1. Photocatalytic inorganic antibacterial agent film
Antibacterial mechanism: The photocatalytic antibacterial agent is mainly TiO2, which can produce a large number of hydroxyl radicals and oxygen free radicals on the surface under the action of light. These two radicals have strong chemical activity and can cause various microorganisms to grow. It is organically decomposed, so it has antibacterial properties.
Application of photocatalytic inorganic antibacterial agent film. Since 1995, photocatalytic preparations were first launched in Japan, food packaging.

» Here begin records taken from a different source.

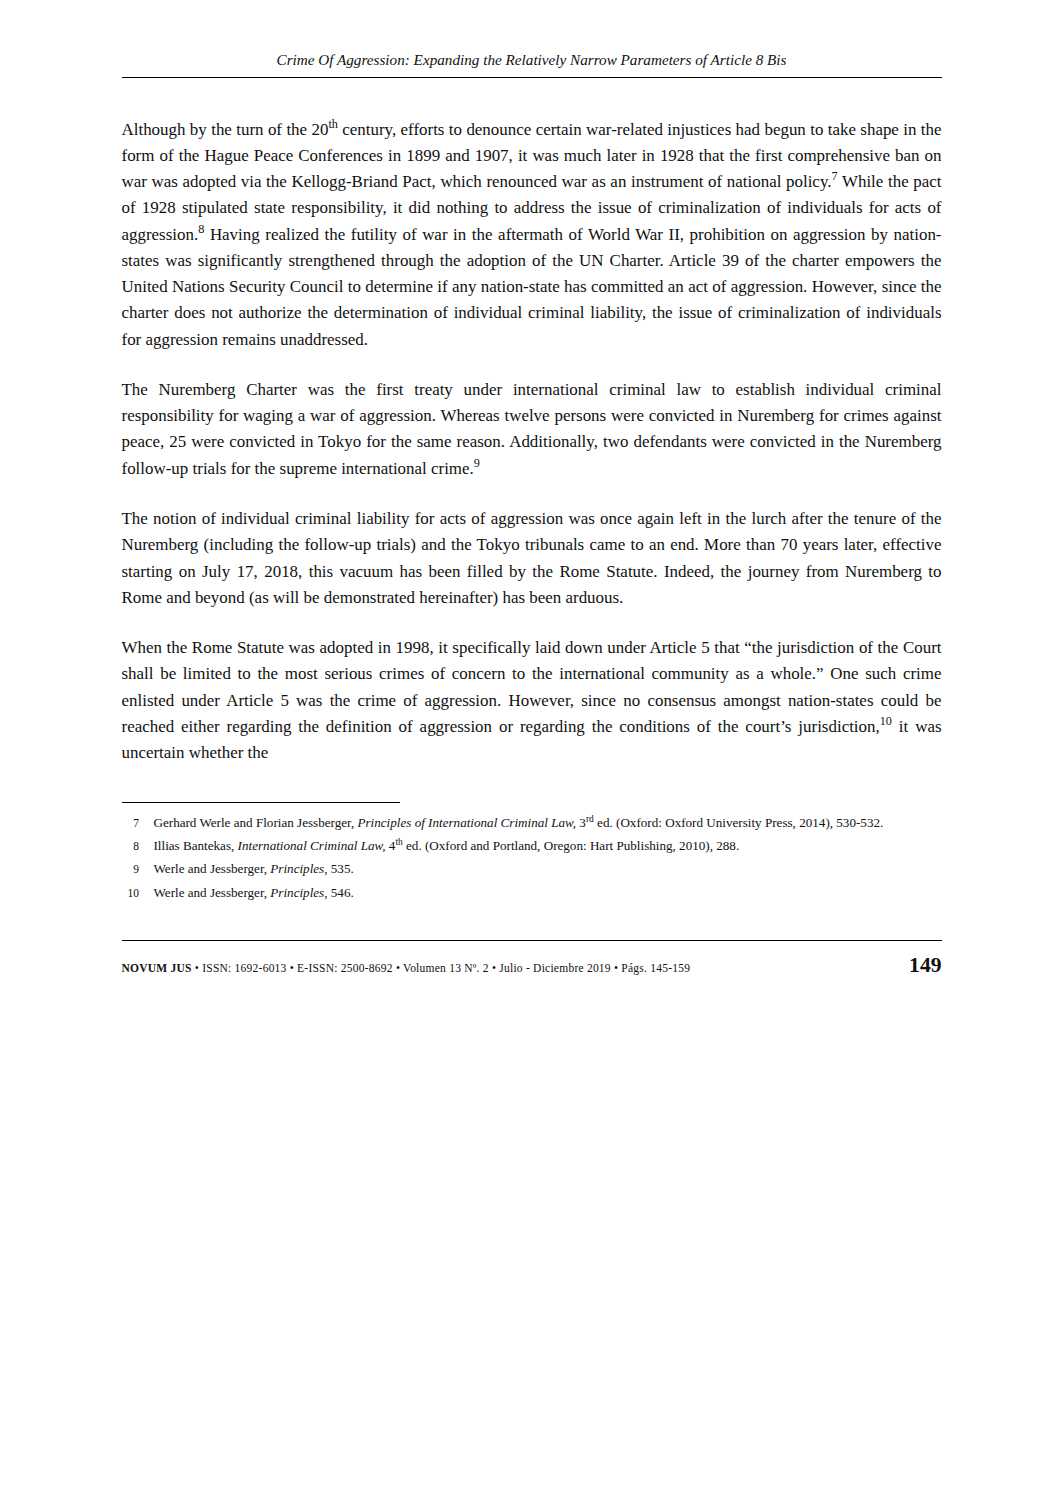Crime Of Aggression: Expanding the Relatively Narrow Parameters of Article 8 Bis
Although by the turn of the 20th century, efforts to denounce certain war-related injustices had begun to take shape in the form of the Hague Peace Conferences in 1899 and 1907, it was much later in 1928 that the first comprehensive ban on war was adopted via the Kellogg-Briand Pact, which renounced war as an instrument of national policy.7 While the pact of 1928 stipulated state responsibility, it did nothing to address the issue of criminalization of individuals for acts of aggression.8 Having realized the futility of war in the aftermath of World War II, prohibition on aggression by nation-states was significantly strengthened through the adoption of the UN Charter. Article 39 of the charter empowers the United Nations Security Council to determine if any nation-state has committed an act of aggression. However, since the charter does not authorize the determination of individual criminal liability, the issue of criminalization of individuals for aggression remains unaddressed.
The Nuremberg Charter was the first treaty under international criminal law to establish individual criminal responsibility for waging a war of aggression. Whereas twelve persons were convicted in Nuremberg for crimes against peace, 25 were convicted in Tokyo for the same reason. Additionally, two defendants were convicted in the Nuremberg follow-up trials for the supreme international crime.9
The notion of individual criminal liability for acts of aggression was once again left in the lurch after the tenure of the Nuremberg (including the follow-up trials) and the Tokyo tribunals came to an end. More than 70 years later, effective starting on July 17, 2018, this vacuum has been filled by the Rome Statute. Indeed, the journey from Nuremberg to Rome and beyond (as will be demonstrated hereinafter) has been arduous.
When the Rome Statute was adopted in 1998, it specifically laid down under Article 5 that “the jurisdiction of the Court shall be limited to the most serious crimes of concern to the international community as a whole.” One such crime enlisted under Article 5 was the crime of aggression. However, since no consensus amongst nation-states could be reached either regarding the definition of aggression or regarding the conditions of the court’s jurisdiction,10 it was uncertain whether the
7 Gerhard Werle and Florian Jessberger, Principles of International Criminal Law, 3rd ed. (Oxford: Oxford University Press, 2014), 530-532.
8 Illias Bantekas, International Criminal Law, 4th ed. (Oxford and Portland, Oregon: Hart Publishing, 2010), 288.
9 Werle and Jessberger, Principles, 535.
10 Werle and Jessberger, Principles, 546.
NOVUM JUS • ISSN: 1692-6013 • E-ISSN: 2500-8692 • Volumen 13 Nº. 2 • Julio - Diciembre 2019 • Págs. 145-159 149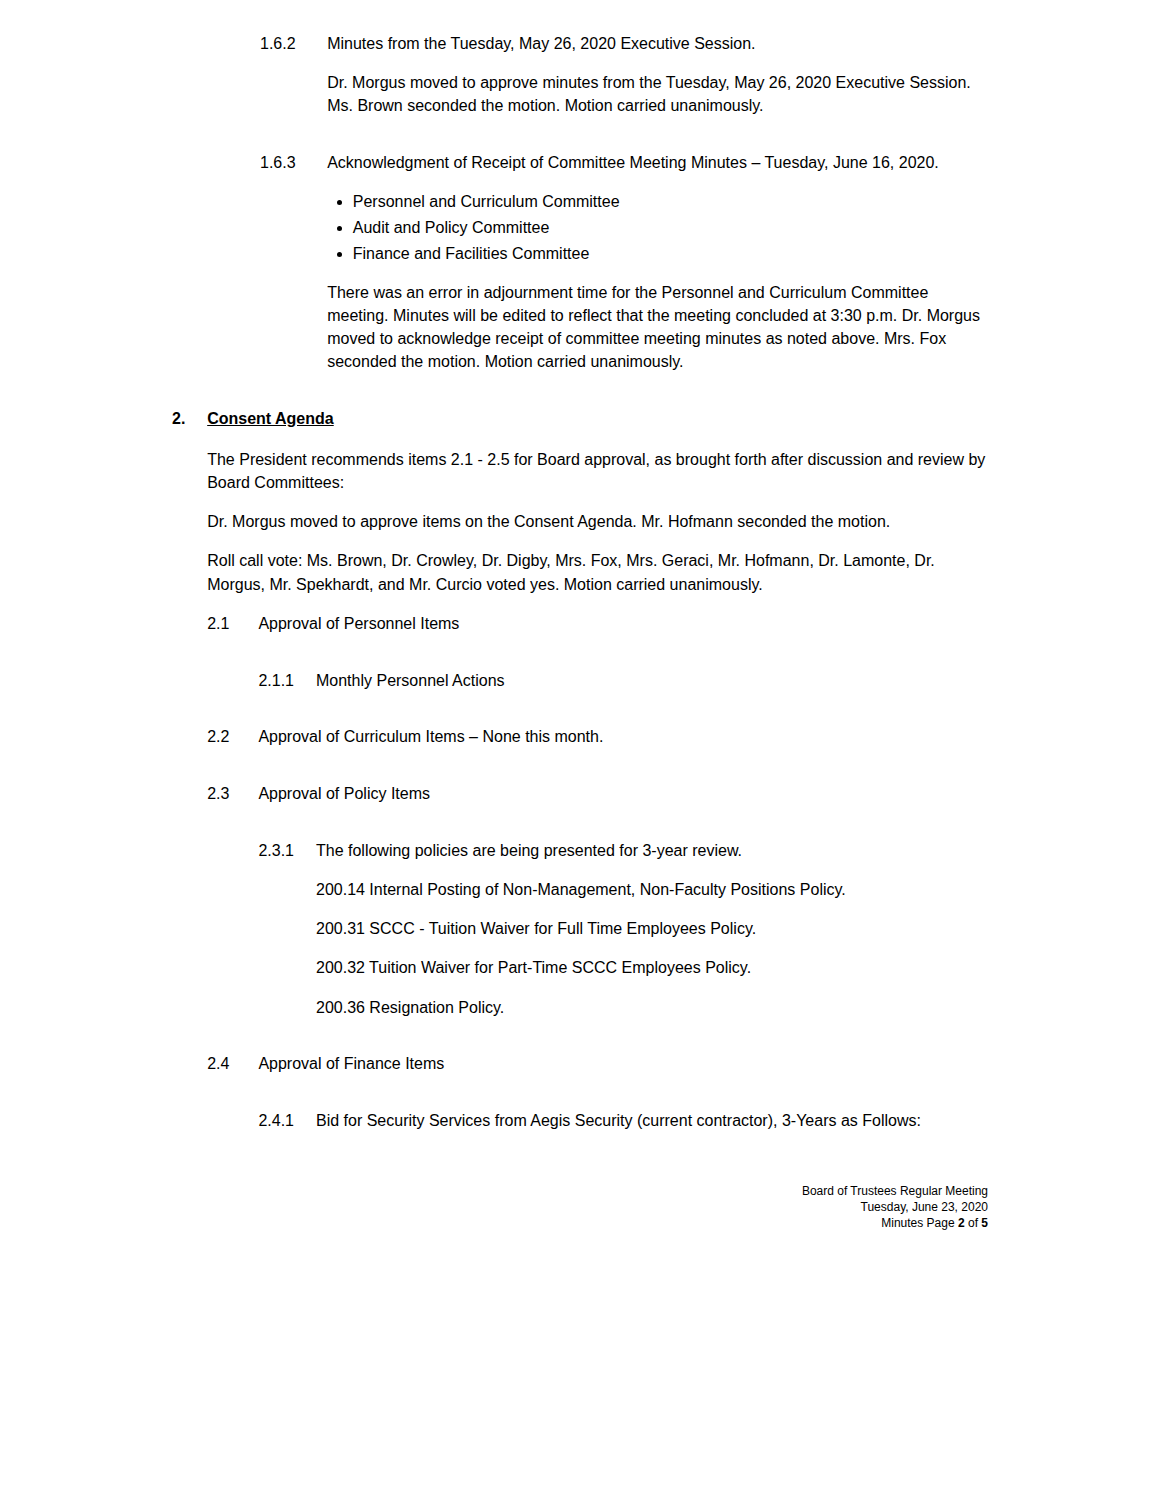1.6.2
Minutes from the Tuesday, May 26, 2020 Executive Session.
Dr. Morgus moved to approve minutes from the Tuesday, May 26, 2020 Executive Session. Ms. Brown seconded the motion. Motion carried unanimously.
1.6.3
Acknowledgment of Receipt of Committee Meeting Minutes – Tuesday, June 16, 2020.
Personnel and Curriculum Committee
Audit and Policy Committee
Finance and Facilities Committee
There was an error in adjournment time for the Personnel and Curriculum Committee meeting. Minutes will be edited to reflect that the meeting concluded at 3:30 p.m. Dr. Morgus moved to acknowledge receipt of committee meeting minutes as noted above. Mrs. Fox seconded the motion. Motion carried unanimously.
2.
Consent Agenda
The President recommends items 2.1 - 2.5 for Board approval, as brought forth after discussion and review by Board Committees:
Dr. Morgus moved to approve items on the Consent Agenda. Mr. Hofmann seconded the motion.
Roll call vote: Ms. Brown, Dr. Crowley, Dr. Digby, Mrs. Fox, Mrs. Geraci, Mr. Hofmann, Dr. Lamonte, Dr. Morgus, Mr. Spekhardt, and Mr. Curcio voted yes. Motion carried unanimously.
2.1
Approval of Personnel Items
2.1.1
Monthly Personnel Actions
2.2
Approval of Curriculum Items – None this month.
2.3
Approval of Policy Items
2.3.1
The following policies are being presented for 3-year review.
200.14 Internal Posting of Non-Management, Non-Faculty Positions Policy.
200.31 SCCC - Tuition Waiver for Full Time Employees Policy.
200.32 Tuition Waiver for Part-Time SCCC Employees Policy.
200.36 Resignation Policy.
2.4
Approval of Finance Items
2.4.1
Bid for Security Services from Aegis Security (current contractor), 3-Years as Follows:
Board of Trustees Regular Meeting
Tuesday, June 23, 2020
Minutes Page 2 of 5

2. Natural and polymer antibacterial film
Other antibacterial agent films include natural antibacterial agent films and polymer antibacterial agent films. Their antibacterial mechanism is through the charge on the molecular chain and the action of microorganisms, thereby inhibiting the reproduction of microorganisms and playing an antibacterial effect. Chitosan, sorbic acid, and curcuminol are mainly used for food packaging.
3. Composite antibacterial agent film
The effect of the composite antibacterial agent film is mainly reflected in the following aspects: prolong the antibacterial cycle; produce antibacterial properties at low concentrations; broaden the antibacterial spectrum and inhibit more microorganisms than any single antibacterial film.
4. Thin inorganic antibacterial agent
Inorganic antibacterial agent is an antibacterial agent prepared by using silver, copper, zinc, titanium and other metals and their ions to sterilize and inhibit bacteria. In the early 1980s, Japanese scientists began to directly add silver compounds to the resin, and for the first time made an antibacterial plastic film with an inorganic antibacterial agent.
Antibacterial mechanism: Since inorganic antibacterial agents belong to the dissolution contact type antibacterial agent, the antibacterial effect of the inorganic antibacterial agent film is passive. There are two explanations for the antibacterial mechanism of metal ions.
One is the contact reaction mechanism. The metal ions in the inorganic antibacterial film come into contact with microorganisms, which destroys the structure of the microbial protein and causes the death of the microorganisms or dysfunction.
One is the mechanism of active oxygen. The micro metal ions distributed on the surface of the inorganic antibacterial film can absorb energy in the environment, activate the oxygen adsorbed on the surface of the packaging film, and generate hydroxyvinyl groups and active oxygen ions. They have strong redox ability and can destroy The ability of bacterial cells to reproduce, inhibit or kill bacteria, and produce antibacterial effects.
5. Organic antibacterial agent film
Antibacterial mechanism: The main mechanism of action of organic antibacterial agents is to gradually enter the cell by combining with anions on the surface of the microbial cell membrane, or to react with the sulfhydryl groups on the cell surface to destroy the protein and cell membrane synthesis system and inhibit the reproduction of microorganisms.